That's not a good experiment, IMO: the only non-ASCII character here
is U+274E, which has no case variants. And the characters whose
letter-case you tried to change are all ASCII, so their case
conversions are unaffected by the locale.
OK I think this is a better one, it is using U+03B2 and U+0392 which
are the lower and upper case of the same letter (β and Β).
I create a file src.β first:
and then run the following UTF-8 encoded Makefile:
@gcc ©\src.c -o ©\src.exe
ifneq ("$(wildcard src.β)","")
@echo src.β exists
@echo src.β does NOT exist
ifneq ("$(wildcard src.Β)","")
@echo src.Β exists
@echo src.Β does NOT exist
ifneq ("$(wildcard src.βΒ)","")
@echo src.βΒ exists
@echo src.βΒ does NOT exist
and the output of Make is:
C:\Users\cargyris\temp>make -f utf8.mk
src.βΒ does NOT exist
which shows that it finds the one with the upper case extension as well,
despite the fact that it exists in the file system as a lower case extension.
My guess would be that only characters within the locale, defined by
the ANSI codepage, are supported by locale-aware functions in the C
runtime. That's because this is what happens even if you use "wide"
Unicode APIs and/or functions like _wcsicmp that accept wchar_t
characters: they all support only the characters of the current locale
set by 'setlocale'. I don't expect that to change just because UTF-8
is used on the outside: internally, everything is converted to UTF-16,
i.e. to the Windows flavor of wchar_t.
When the manifest is used to set the active code page of the process
to UTF-8, the current ANSI code page does become UTF-8, so that
might explain why the above example is working.
As mentioned in:
"Also, the run-time library might obtain and use the value of the operating system code page, which is constant for the duration of the program's execution."
This seems to be offering some kind of confirmation.
But this one looks most relevant to your point:
"Starting in Windows 10 version 1803 (10.0.17134.0), the Universal C Runtime supports using a UTF-8 code page. The change means that char strings passed to C runtime functions can expect strings in the UTF-8 encoding. To enable UTF-8 mode, use ".UTF8" as the code page when using setlocale. For example, setlocale(LC_ALL, ".UTF8") will use the current default Windows ANSI code page (ACP) for the locale and UTF-8 for the code page."
setlocale (LC_ALL, "");
so this could be changed to:
setlocale (LC_ALL, ".UTF8")
conditionally on the Windows version above, but I'm not sure if that is even
necessary, given the UTF-8 manifest change.

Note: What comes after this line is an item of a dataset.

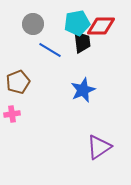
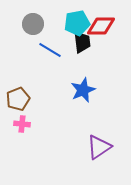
brown pentagon: moved 17 px down
pink cross: moved 10 px right, 10 px down; rotated 14 degrees clockwise
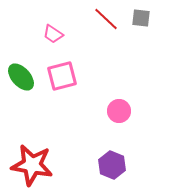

From reading the above doc my understanding is that embedding the UTF-8
manifest has an effect that covers the C runtime as well. For example:
"UTF-8 mode is also enabled for functions that have historically translated char strings using the default Windows ANSI code page (ACP). For example, calling _mkdir("😊") while using a UTF-8 code page will correctly produce a directory with that emoji as the folder name, instead of requiring the ACP to be changed to UTF-8 before running your program. Likewise, calling _getcwd() in that folder will return a UTF-8 encoded string. For compatibility, the ACP is still used if the C locale code page isn't set to UTF-8."
I have highlighted the important parts in bold.

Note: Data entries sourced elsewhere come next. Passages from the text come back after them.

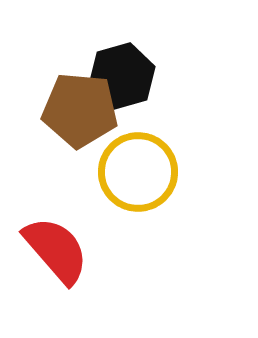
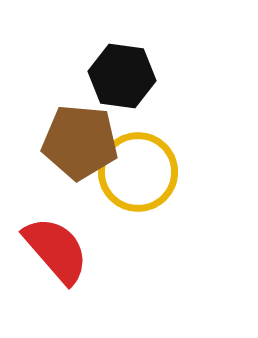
black hexagon: rotated 24 degrees clockwise
brown pentagon: moved 32 px down
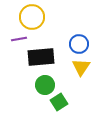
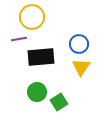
green circle: moved 8 px left, 7 px down
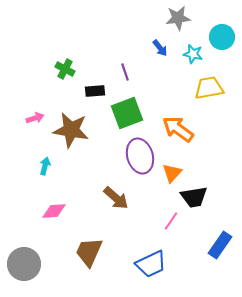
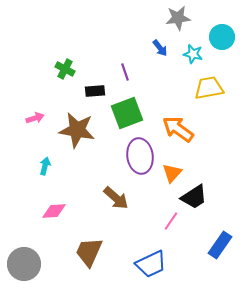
brown star: moved 6 px right
purple ellipse: rotated 8 degrees clockwise
black trapezoid: rotated 24 degrees counterclockwise
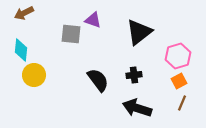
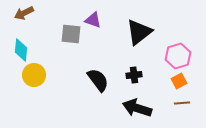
brown line: rotated 63 degrees clockwise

My point is, with the manifest embedded at build time, ACP will be UTF-8
already when the program (Make) runs, so no need to do anything more.
This advice is for how to use UTF-8 in the C runtime if you don't have
ACP == UTF-8.
The Unicode -W APIs are different compared to the -A APIs in that
they don't even look at the current ANSI code page, they just use UTF-16.